We've learned our lesson. Old friends may not be as cool as they once were.......
A mother is just a human
9 years ago
13 comments:
He he Roza, ramai orang tak ingat nombor talipon sendiri tau! Tapi boleh ambil kawan punya talipon dan buat missed call. Itu yang jenis lupa dan ikhlas.
Kalu terdatang ke kampung saya, dan jika ring gate bell, tak dak respon, sila talipon la. Gate bell dah banyak di pasang, budak2 kampung buat lepas geram kat tuan punya rumah, hari-hari gi tekan..rosak dan tak larat nak ganti dah.
ini mesti case haji labu.. orang kaya baru... kapal haji tak berlayar lagi pun dah jadi haji... hehehe..
Any way, kawan macam tu memang tak patut digelar kawan... what comes around comes around I always believe and these kind of people will see the day.
DITH ... last year I was contacted by friends from primary school who found me thru my blog. We later met at a reunion for our batch which was excitedly arranged and it seemed that many of them had not seen one another for a long,long time too - some since leaving school.
Earlier this year I got in touch with another friend from secondary school whom I had not seen since leaving in 1979 .... and from there managed to meet up with a few more friends. Syoknya, it was like we were teenagers all over again! It was a very exciting moment.
Having rekindled old friendships surely enhances your life. Actually it is easier to be friends at this age than it was way back then.

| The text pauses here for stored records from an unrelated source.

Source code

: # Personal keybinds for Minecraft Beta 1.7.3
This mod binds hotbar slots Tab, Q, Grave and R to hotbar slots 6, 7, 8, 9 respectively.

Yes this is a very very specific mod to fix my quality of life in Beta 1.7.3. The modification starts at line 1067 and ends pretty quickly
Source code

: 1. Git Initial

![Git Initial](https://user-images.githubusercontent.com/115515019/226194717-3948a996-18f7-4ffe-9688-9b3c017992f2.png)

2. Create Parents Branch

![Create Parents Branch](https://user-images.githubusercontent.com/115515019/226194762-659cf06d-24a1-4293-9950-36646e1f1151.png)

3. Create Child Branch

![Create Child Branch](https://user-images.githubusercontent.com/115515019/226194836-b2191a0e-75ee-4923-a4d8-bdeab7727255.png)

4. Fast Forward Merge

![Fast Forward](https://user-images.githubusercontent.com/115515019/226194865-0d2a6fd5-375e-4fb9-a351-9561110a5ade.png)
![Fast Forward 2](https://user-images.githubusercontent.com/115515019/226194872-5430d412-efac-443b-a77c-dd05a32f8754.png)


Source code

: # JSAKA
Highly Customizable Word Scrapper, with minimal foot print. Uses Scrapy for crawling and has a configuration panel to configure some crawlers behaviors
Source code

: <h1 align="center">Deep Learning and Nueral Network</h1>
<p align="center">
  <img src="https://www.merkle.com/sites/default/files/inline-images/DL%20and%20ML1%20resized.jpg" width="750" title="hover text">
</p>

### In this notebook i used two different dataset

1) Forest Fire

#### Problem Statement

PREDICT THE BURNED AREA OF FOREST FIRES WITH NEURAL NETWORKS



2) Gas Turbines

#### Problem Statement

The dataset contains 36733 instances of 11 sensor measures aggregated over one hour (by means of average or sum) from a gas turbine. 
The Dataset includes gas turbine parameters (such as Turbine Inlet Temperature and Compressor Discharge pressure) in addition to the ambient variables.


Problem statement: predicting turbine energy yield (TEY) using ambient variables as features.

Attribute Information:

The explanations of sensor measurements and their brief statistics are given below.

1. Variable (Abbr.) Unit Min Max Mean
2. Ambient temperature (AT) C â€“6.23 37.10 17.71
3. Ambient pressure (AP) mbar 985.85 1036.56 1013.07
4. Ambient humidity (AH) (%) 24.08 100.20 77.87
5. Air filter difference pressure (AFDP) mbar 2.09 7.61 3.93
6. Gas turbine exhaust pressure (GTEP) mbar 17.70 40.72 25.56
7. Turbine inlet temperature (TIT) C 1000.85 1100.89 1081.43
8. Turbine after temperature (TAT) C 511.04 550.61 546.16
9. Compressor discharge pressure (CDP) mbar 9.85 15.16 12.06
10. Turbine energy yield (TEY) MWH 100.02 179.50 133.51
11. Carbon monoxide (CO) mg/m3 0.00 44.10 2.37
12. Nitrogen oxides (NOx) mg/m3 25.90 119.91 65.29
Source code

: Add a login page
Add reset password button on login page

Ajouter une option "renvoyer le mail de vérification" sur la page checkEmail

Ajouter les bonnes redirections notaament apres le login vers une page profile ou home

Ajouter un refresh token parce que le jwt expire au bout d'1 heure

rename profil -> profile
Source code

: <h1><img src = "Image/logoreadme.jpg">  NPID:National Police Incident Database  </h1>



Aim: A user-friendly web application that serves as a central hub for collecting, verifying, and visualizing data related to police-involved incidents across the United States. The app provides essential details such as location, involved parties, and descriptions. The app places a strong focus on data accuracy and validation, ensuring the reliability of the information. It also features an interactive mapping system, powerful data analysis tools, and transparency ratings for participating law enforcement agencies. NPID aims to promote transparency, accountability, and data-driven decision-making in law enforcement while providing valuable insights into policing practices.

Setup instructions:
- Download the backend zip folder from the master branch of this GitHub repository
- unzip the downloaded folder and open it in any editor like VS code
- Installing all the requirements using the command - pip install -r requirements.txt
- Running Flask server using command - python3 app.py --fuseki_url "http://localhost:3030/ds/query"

At least i know that I wont be receiving cold treatment from you. Mana-lah tau kot ikelah dan kak roza appear dlm suratkhabar for some good reasons.Masani I tell you those "friends" will surely remember you.
easylady
Has- Memang ramai yg terlupa nombor telephone sendiri termasuk ler saya, hehe, dah masuk era pelupa ni.But there are hundreds of ways to show you care. Insyallah ada rezeki pergi Kubang Kerian, saya akan call dulu takpayah ler tekan loceng, :p
OK- Hai gang! Terkezut beruks nampak awak buat komen nih! Anyway hope we wont get Haji Labu's as friends!

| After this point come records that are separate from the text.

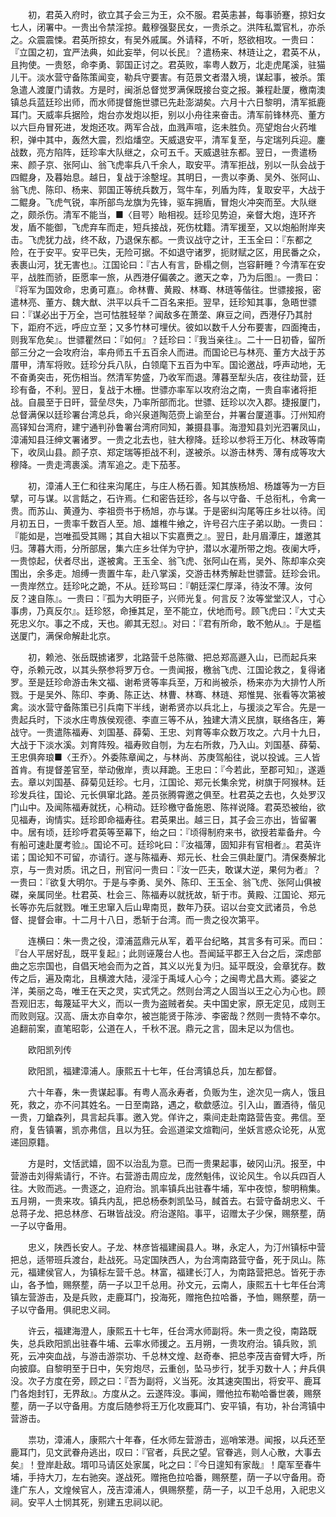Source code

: <!-- { "loadSidebar": true } -->
　　初，君英入府时，欲立其子会三为王，众不服。君英恚甚，每事骄蹇，掠妇女七人，闭署中。一贵出令禁淫掠。戴穆强娶民女，一贵杀之。洪阵私鬻官札，亦杀之。众震震悚。君英所掠女，有吴外戚属。外请释，不听，怒欲相攻。一贵曰：『立国之初，宜严法典，如此妄举，何以长民』？遣杨来、林琏让之，君英不从，且拘使。一贵怒，命李勇、郭国正讨之。君英败，率粤人数万，北走虎尾溪，驻猫儿干。淡水营守备陈策闻变，勒兵守要害。有范景文者潜入境，谋起事，被杀。策急遣人渡厦门请救。方是时，闽浙总督觉罗满保既接台变之报。兼程赴厦，檄南澳镇总兵蓝廷珍出师，而水师提督施世骠已先赴澎湖矣。六月十六日黎明，清军抵鹿耳门。天威率兵据险，炮台亦发炮以拒，别以小舟往来奋击。清军前锋林亮、董方以六巨舟冒死进，发炮还攻。两军合战，血溅声喧，迄未胜负。亮望炮台火药堆积，弹中其中，轰然大震，烈焰燔空。天威退安平，清军复至，与定瑞列兵迎。鏖战数，亮方陷阵，廷珍率大队继之，众可五千。天威退驻东都。翌日，一贵遣杨来、颜子京、张阿山、翁飞虎率兵八千余人，取安平。清军拒战，别以一队会战于四鲲身，及暮始息。越日，复战于涂墼埕。其明日，一贵以李勇、吴外、张阿山、翁飞虎、陈印、杨来、郭国正等统兵数万，驾牛车，列盾为阵，复取安平，大战于二鲲身。飞虎气锐，率所部鸟龙旗为先锋，驱车拥盾，冒炮火冲突而至。大队继之，颇杀伤。清军不能当，■〈目咢〉眙相视。廷珍见势迫，亲督大炮，连环齐发，盾不能御，飞虎弃车而走，短兵接战，死伤枕籍。清军援至，又以炮船附岸夹击。飞虎犹力战，终不敌，乃退保东都。一贵议战守之计，王玉全曰：『东都之险，在于安平。安平已失，无险可据。不如退守诸罗，扼财赋之区，用民番之众，表裹山河，犹无害也』。江国论曰：『古人有言，卧榻之侧，岂容鼾睡？今清军在安平，战胜而骄，臣愿率一旅，从西港仔偏袭之。邀天之幸，乃为后图』。一贵曰：『将军为国效命，忠勇可嘉』。命林曹、黄殿、林骞、林琏等偕往。世骠接报，密遣林亮、董方、魏大猷、洪平以兵千二百名来拒。翌早，廷珍知其事，急晤世骠曰：『谋必出于万全，岂可怙胜轻举？闻敌多在萧垄、麻豆之间，西港仔乃其肘下，距府不远，呼应立至；又多竹林可埋伏。彼如以数千人分布要害，四面掩击，则我军危矣』。世骠瞿然曰：『如何』？廷珍曰：『我当亲往』。二十一日初昏，留所部三分之一会攻府治，率舟师五千五百余人而进。而国论已与林亮、董方大战于苏厝甲，清军将败。廷珍分兵八队，白领麾下五百为中军。国论邀战，呼声动地，无不奋勇突击，死伤相当。然清军势盛，乃收军而退。薄暮至犁头店，夜往劫营，廷珍有备，不利。翌日，复战于木栅。世骠亦率军以攻府治之南，一贵自率诸将拒战。自晨至于日旰，营垒尽失，乃率所部而北。世骠、廷珍以次入郡。捷报厦门，总督满保以廷珍署台湾总兵，命兴泉道陶范赍上谕至台，并署台厦道事。汀州知府高铎知台湾府，建宁通判孙鲁署台湾府同知，兼摄县事。海澄知县刘光泗署凤山，漳浦知县汪绅文署诸罗。一贵之北去也，驻大穆降。廷珍以参将王万化、林政等南下，收凤山县。颜子京、郑定瑞等拒战不利，遂被杀。以游击林秀、薄有成等攻大穆降。一贵走湾裹溪。清军追之。走下茄苳。

　　初，漳浦人王仁和往来沟尾庄，与庄人杨石善。知其族杨旭、杨雄等为一方巨擘，可与谋。以言餂之，石许焉。仁和密告廷珍，各与以守备、千总衔札，令禽一贵。而苏山、黄遵为、李祖赍书于杨旭，亦与谋。于是密纠沟尾等庄乡壮以待。闰月初五日，一贵率千数百人至。旭、雄椎牛飨之，许号召六庄子弟以助。一贵曰：『能如是，岂唯孤受其赐；其自大祖以下实嘉赉之』。翌日，赴月眉潭庄，雄邀其归。薄暮大雨，分所部居，集六庄乡壮佯为守护，潜以水灌所带之炮。夜阑大呼，一贵惊起，伏者尽出，遂被禽。王玉全、翁飞虎、张阿山在焉，吴外、陈却率众突围出，余多走。旭缚一贵置牛车，赴八掌溪，交游击林秀解赴世骠营。廷珍会讯。一贵岸然立。廷珍叱之跪，不从。廷珍骂曰：『朝廷深仁厚泽，待汝不薄。汝何反？速自陈』。一贵曰：『孤为大明臣子，兴师光复。何言反？汝等堂堂汉人，寸心事虏，乃真反尔』。廷珍怒，命捶其足，至不能立，伏地而号。顾飞虎曰：『大丈夫死忠义尔。事之不成，天也。卿其无怼』。对曰：『君有所命，敢不勉从』。于是槛送厦门，满保命解赴北京。

　　初，赖池、张岳既掳诸罗，北路营千总陈徽、把总郑高遯入山，已而起兵来夺，杀赖元改，以其头祭参将罗万仓。一贵闻报，檄翁飞虎、江国论救之，复得诸罗。至是廷珍命游击朱文福、谢希贤等率兵至，万和尚被杀，杨来亦为大排竹人所戮。于是吴外、陈印、李勇、陈正达、林曹、林骞、林琏、郑惟晃、张看等次第被禽。淡水营守备陈策已引兵南下半线，谢希贤亦以兵北上，与援淡之军合。先是一贵起兵时，下淡水庄粤族侯观德、李直三等不从，独建大清义民旗，联络各庄，筹战守。一贵遣陈福寿、刘国基、薛菊、王忠、刘育等率众数万攻之。六月十九日，大战于下淡水溪。刘育阵殁。福寿败自刎，为左右所救，乃入山。刘国基、薛菊、王忠俱奔琅■〈王乔〉。外委陈章闻之，与林尚、苏庚驾船往，说以投诚。三人皆首肯。有提督差官至，举动傲岸，责以拜跪。王忠曰：『今若此，至郡可知』，遂遁去。章以刘国基、薛菊见廷珍。七月，江国论、郑元长集余党，树旗于阿猴林。廷珍发兵往，国论、元长俱窜北路。差员张腾霄邀之俱至。杜君英之去也，久处罗汉门山中。及闻陈福寿就抚，心稍动。廷珍檄守备施恩、陈祥说降。君英恐被绐，欲见福寿，询情实。廷珍即命福寿往。君英果出。越三日，其子会三亦出，皆留署中。居有顷，廷珍呼君英等至幕下，绐之曰：『顷得制府来书，欲授若辈备弁。今有船可速赴厦考验』。国论不可。廷珍叱曰：『汝福薄，固知非有官相者』。君英许诺；国论知不可留，亦请行。遂与陈福寿、郑元长、杜会三俱赴厦门。清保奏解北京，与一贵对质。讯之日，刑官问一贵曰：『汝一匹夫，敢谋大逆，果何为者』？一贵曰：『欲复大明尔。于是与李勇、吴外、陈印、王玉全、翁飞虎、张阿山俱被磔，亲属同坐。杜君英、杜会三、陈福寿以就抚故，斩于市。黄殿、江国论、郑元长等亦先后就戮。唯王忠窜入后山卑南觅，数年乃获。诏以台变文武诸员，令总督、提督会审。十二月十八日，悉斩于台湾。而一贵之役次第平。

　　连横曰：朱一贵之役，漳浦蓝鼎元从军，着平台纪略，其言多有可采。而曰：『台人平居好乱，既平复起』；此则诬蔑台人也。吾闻延平郡王入台之后，深虑部曲之忘宗国也，自倡天地会而为之首，其义以光复为归。延平既没，会章犹存。数传之后，遍及南北，且横渡大陆，浸淫于禹域人心今；之闽粤尤昌大焉。婆娑之洋，美丽之岛，唯王在天之灵，实式凭之。然则台湾之人固当以王之心为心也。顾吾观旧志，每蔑延平大义，而以一贵为盗贼者矣。夫中国史家，原无定见，成则王而败则寇。汉高、唐太亦自幸尔，被岂能贤于陈涉、李密哉？然则一贵特不幸尔。追翻前案，直笔昭彰，公道在人，千秋不泯。鼎元之言，固未足以为信也。

　　欧阳凯列传

　　欧阳凯，福建漳浦人。康熙五十七年，任台湾镇总兵，加左都督。

　　六十年春，朱一贵谋起事。有粤人高永寿者，负贩为生，途次见一病人，饿且死，救之，亦不问其姓名。一日至南路，遇之，欷歔感泣。引入山，置酒待，偕见一贵，刀鎗森列，具言起兵事。邀入党。佯许之，乘间走赴南路营告变。弗信。至府，复告镇署，凯亦弗信，且以为狂。会巡道梁文煊鞫问，坐妖言惑众论死，从宽递回原籍。

　　方是时，文恬武嬉，固不以治乱为意。已而一贵果起事，破冈山汛。报至，中营游击刘得紫请行，不许。右营游击周应龙，庞然魁伟，议论风生。令以兵四百人往。大败而逃。一贵逐之，迫府治。凯率镇兵出驻春牛埔，军中夜惊，黎明稍集。五月朔，一贵来攻。镇兵内乱，把总杨泰刺凯坠马，馘首去。右营守备胡忠义、千总蒋子龙、把总林彦、石琳皆战没。府治遂陷。事平，诏赠太子少保，赐祭塟，荫一子以守备用。

　　忠义，陕西长安人。子龙、林彦皆福建闽县人。琳，永定人，为汀州镇标中营把总，适带班兵渡台，赴战死。马定国陕西人，为台湾南路营守备，死于凤山。陈元，福建侯官人，为镇标左营千总。林富，福建长汀人，为南路营把总。皆死于赤山，各予恤，赐祭塟，荫一子以卫千总用。孙文元，云南人，康熙五十七年任台湾镇左营游击，及是兵败，走鹿耳门，投海死，赠拖色拉哈番，予恤，赐祭塟，荫一子以守备用。俱祀忠义祠。

　　许云，福建海澄人，康熙五十七年，任台湾水师副将。朱一贵之役，南路既失，总兵欧阳凯出驻春牛埔、云率水师援之。五月朔，一贵攻府治。镇兵败，凯死，云冲突血战，与游击游崇功、千总林文煌、赵奇奉、把总李茂吉奋臂大呼，所向披靡。自黎明至于日中，矢穷炮尽，云重创，坠马步行，犹手刃数十人；弁兵俱没。次子方度在旁，顾之曰：『吾为副将，义当死。汝其速突围出，将安平、鹿耳门各炮封钉，无界敌』。方度从之。云遂阵没。事闻，赠他拉布勒哈番世袭，赐祭塟，荫一子以守备用。方度后随参将王万化攻鹿耳门、安平镇，有功，补台湾镇中营游击。

　　祟功，漳浦人，康熙六十年春，任水师左营游击，巡哨笨港。闻报，以兵还至鹿耳门，见文武眷舟逃出，叹曰：『官者，兵民之望。官眷逃，则人心散，大事去矣』！登岸赴敌。壻叩马请区处家属，叱之曰：『今日遑知有家哉』！麾军至春牛埔，手持大刀，左右驰突。遂战死。赠拖色拉哈番，赐祭塟，荫一子以守备用。奇逢广东人，文煌候官人，茂吉漳浦人，俱赐祭塟，荫一子，以卫千总用，入祀忠义祠。安平人士悯其死，别建五忠祠以祀。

qoth- Yeah i heard about your reunion. Good for you! Hubby too had his primary school reunion few yrs ago (ABS Mentakab)and it was fun to see how they blend together mcm adik beradik!
Easylady- Insyallah you know we will never give you the cold treatment, :))
Now I feel bad about myself. I'm one of those people who sincerely do not have a clue in what to say when old friends come up to greet me - although my case isn't that bad as to acquire spontaneous amnesia when asked for my mobile phone number!
Then again, not that many people do come up to greet me in the first place. Perhaps because I don't have that many friends?
at times being on top dia lupa nak tengok bawah dah...dah tak pijak tanah dah... but then..u dont need these people kan? u have plenty more wonderful friends out there...
bye eh way akak..whatz ur phone number? i think i may have lost it... nak siapkan list no sebab bila balik mesia nanti at least nak cuba call saja nak sembang :0)
by the way...u have been tagged hhehehe ops..
Jamil- simple je...just imagine your old friends as one of your treasured digital gadgets: iPod,Palm Treo, Nikon D3...then you'll be able to smile your sincerest smile to them
Simah- Bila nak balik ni? I'll email my number to you. The Tag, nanti satu hari..hehe
DITH,
Old fren macam tu really break ur heart..anyway..ramai lagi old fren yang treasure the friendship.
Roza, template kamu dok tengah perimenopausal ker? ha ha ha.
AM- ditto! Btw, how are you?
Has -Bukan periM, dah postM pon! :))
My definition of friend is one who would remind me always of my duties to Allah, visit me when I am sick, attend my funeral, carry the bier, and walk me to the grave.
One who would only think of the good that I have done and forgive me of my errs.
Those that Azmi met are acquaintances.